[Page 744]

273. Defense Intelligence Notice Prepared in the Defense Intelligence Agency1

DIADIN 529–75

IRAN–IRAQ

An Accord To End Outstanding Disagreements Has Been Concluded.

The Shah and Iraqi Vice President Saddam Husayn al-Tikriti reportedly met twice during the OPEC Summit Conference in Algiers2 for frank, lengthy talks concerning the relations between their countries. These talks, following mediation efforts by Egypt and Jordan, were arranged by Algerian President Houari Boumediene and were conducted in his presence. The resulting joint communiqué issued yesterday represents significant concessions by both parties and indicates agreement on a definitive demarcation of the land frontier southward from the junction with Turkey; definition of the common border in the Shatt al-Arab River on the basis of the channel median line or thalweg; reestablishment of security along the border; and a commitment to “maintain strict and effective control over their joint borders in order to put a final end to all acts of subversion wherever they may come from.”

The Foreign Ministers of Iran and Iraq are scheduled to meet with Algerian Foreign Minister Bouteflika on 15 March in Tehran to make arrangements for a mixed committee to work on implementing the terms of the accord. Algerian representatives will be invited to attend committee meetings and the Algerian President will be called upon to provide “fraternal assistance” as necessary. To underscore their sincerity, the Shah and Saddam Husayn agreed to exchange official visits in the future.

The agreement represents a dramatic first step toward the normalization of relations, but implementation could be a long drawn out and acrimonious process. It is likely that both parties will warily watch for any indications of duplicity and will not hesitate to break off the committee’s work if such behavior is perceived.
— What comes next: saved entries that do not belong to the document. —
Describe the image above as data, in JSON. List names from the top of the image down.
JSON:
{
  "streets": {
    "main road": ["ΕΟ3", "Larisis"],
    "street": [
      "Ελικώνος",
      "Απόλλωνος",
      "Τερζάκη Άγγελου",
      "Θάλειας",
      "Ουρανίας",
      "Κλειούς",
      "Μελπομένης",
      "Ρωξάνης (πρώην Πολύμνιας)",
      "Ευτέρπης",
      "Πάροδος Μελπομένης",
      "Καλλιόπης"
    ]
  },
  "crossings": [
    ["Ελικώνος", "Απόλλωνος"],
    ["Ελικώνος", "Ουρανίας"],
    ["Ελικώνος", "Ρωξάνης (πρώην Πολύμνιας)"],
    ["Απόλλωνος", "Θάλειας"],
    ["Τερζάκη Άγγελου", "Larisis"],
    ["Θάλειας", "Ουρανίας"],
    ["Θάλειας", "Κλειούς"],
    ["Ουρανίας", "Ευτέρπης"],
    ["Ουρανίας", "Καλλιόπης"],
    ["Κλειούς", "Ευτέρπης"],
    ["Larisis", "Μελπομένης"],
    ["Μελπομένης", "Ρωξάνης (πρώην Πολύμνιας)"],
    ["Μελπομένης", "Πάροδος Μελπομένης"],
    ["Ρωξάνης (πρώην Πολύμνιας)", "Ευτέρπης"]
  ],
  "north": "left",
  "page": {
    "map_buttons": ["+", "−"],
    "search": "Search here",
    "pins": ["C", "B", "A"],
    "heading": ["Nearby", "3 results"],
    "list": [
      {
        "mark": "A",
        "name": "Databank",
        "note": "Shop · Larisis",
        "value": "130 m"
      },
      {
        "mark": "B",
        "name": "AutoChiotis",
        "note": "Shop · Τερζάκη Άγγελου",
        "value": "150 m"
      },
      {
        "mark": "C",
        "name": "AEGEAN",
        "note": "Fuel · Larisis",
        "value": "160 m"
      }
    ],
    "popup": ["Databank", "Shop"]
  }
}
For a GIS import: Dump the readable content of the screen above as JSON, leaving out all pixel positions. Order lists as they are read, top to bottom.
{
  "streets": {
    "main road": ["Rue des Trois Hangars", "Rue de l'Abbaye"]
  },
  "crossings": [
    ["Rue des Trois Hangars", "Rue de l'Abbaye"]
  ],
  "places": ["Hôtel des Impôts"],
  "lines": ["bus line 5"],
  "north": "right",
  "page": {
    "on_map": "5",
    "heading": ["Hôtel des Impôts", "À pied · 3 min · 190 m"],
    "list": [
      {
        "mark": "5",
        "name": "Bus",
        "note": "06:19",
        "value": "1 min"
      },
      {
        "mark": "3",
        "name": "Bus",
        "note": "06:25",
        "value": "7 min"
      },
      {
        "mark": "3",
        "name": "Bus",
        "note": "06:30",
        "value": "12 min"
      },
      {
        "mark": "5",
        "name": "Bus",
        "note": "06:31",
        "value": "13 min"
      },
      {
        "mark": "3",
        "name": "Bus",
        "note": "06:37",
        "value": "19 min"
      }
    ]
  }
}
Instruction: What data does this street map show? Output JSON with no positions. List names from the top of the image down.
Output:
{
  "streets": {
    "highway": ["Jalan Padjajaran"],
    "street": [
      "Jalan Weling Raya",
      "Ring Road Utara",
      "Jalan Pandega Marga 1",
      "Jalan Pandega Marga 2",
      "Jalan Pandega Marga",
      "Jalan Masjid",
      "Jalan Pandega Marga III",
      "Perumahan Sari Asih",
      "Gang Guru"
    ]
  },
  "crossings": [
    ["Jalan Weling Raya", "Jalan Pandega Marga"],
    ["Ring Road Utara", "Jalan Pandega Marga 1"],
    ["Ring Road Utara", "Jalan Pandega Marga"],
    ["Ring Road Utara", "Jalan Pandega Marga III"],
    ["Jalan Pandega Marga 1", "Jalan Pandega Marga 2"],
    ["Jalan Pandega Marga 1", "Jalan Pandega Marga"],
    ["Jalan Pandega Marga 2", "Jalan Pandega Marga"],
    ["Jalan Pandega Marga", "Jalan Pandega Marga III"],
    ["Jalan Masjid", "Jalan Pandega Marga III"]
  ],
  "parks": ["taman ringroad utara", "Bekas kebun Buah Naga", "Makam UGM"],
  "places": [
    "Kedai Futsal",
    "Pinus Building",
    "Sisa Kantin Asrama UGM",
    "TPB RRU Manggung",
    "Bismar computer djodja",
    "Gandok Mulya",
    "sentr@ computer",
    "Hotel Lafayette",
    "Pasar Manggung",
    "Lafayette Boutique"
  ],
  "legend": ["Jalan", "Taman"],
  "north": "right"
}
The apparent amity expressed in Algiers is probably causing great concern to Kurdish leaders who are dependent upon Iranian support for the continuance of the rebellion against Iraq. It also represents a significant development in the context of the Arab-Israeli confrontation [Page 745]since normalization could eventually free the Iraqi army from its preoccupation with the Kurds and enable it to deploy the majority of its forces against Israel. Finally, the official announcement that both parties agree that the area should be safe from any foreign interference could portend a forthcoming joint effort to eliminate any Western or Soviet presence in the Persian Gulf

Sources: Emb Algiers, 2042 6 Mar 75;3 Various Press 6 Mar 75

  1. Source: Washington National Records Center, OSD Files: FRC 330–78–0058, Box 65, Iran 000.1–299, 1975. Secret; No Foreign Dissem. A typed note at the top of the first page reads: “This Notice is designed to provide intelligence in support of future decisions with respect to security policy or posture.”
  2. The OPEC summit meeting was held in Algiers March 4–6.
  3. Not found. A summary of the Algiers Accord was sent to Kissinger in telegram Tosec 73/50649, March 6, which repeats telegram 619 from Algiers. (National Archives, RG 59, Central Foreign Policy Files, D750079–0199) Kissinger left Washington on March 6 and was in the Middle East March 8–23 to negotiate an Egyptian-Israeli disengagement agreement.